Pretty cool stuff, I'm wondering if one could simply set this up with a set of iptables rules (on a Linux router, i.e. DD-WRT). Just drop all packets that aren't destined to the open internet, and even control which ports the isolated machine has access to (i.e. cut off port 80 and see if the infection/process tries to reach out on port xyz or something else).


Just using iptables would be easier but has the disadvantage that the quarantined box "knows you're there" and could attack or behave differently. The advantage of this solution is that the firewall is almost (but not quite) fully transparent.


How about unplugging the Ethernet cable?


Paraphrasing from the article, this tool allows the machine to have internet access while being isolated from the local network.


This should be enforced at the switch level.


Sometimes Ops takes 48 hours to resolve tickets.


Did you read about what this actually does?


I dislike comments like this because you're not actually making a point. For all you know the parent did read the article. I did too - and I still took a minute to not have the same concern as the parent. If you read the article, why don't you enlighten everyone else reading your comment?

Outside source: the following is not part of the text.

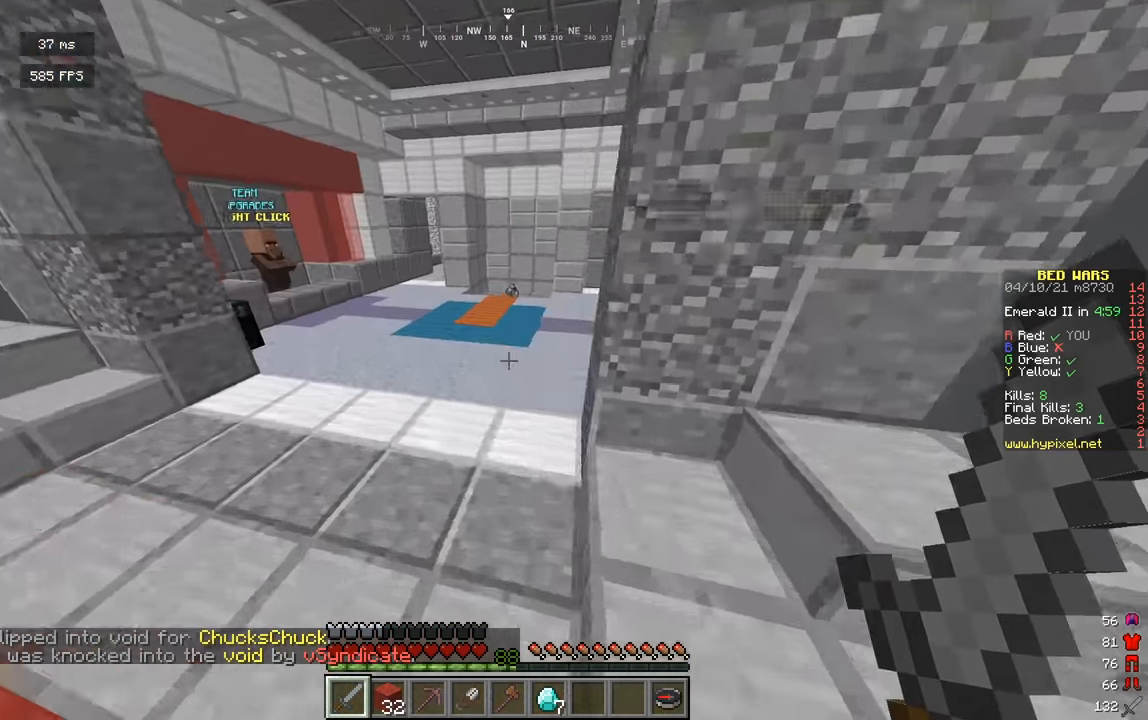
{"keys": ["a", "w"], "mouse": [], "events": [[270, "a", "down"]]}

My first thought was similar - because I was picturing actively self-replicating malware, and you're right - if you don't want that on your own network you shouldn't be opening up everyone else's network to it. But I think the point is just to open up pockets inside your trusted network for less-trusted machines. It's not that you think they have viruses, it's that you just don't want them to have access to the rest of your internals. Most places have an entirely separate network for guests, but if this was reliable and robust enough, maybe it would be a nice alternative.


If you're investigating a botnet (how it spreads, CnC operations), this would be a nice tool to have.


the infected targetted cannot touch the firewall machine in any way, except as allowed within the is_allowed() function

The security guarantee is derived from the minimal attack surface of this is_allowed() method, but fails to consider the dependency on libpcap!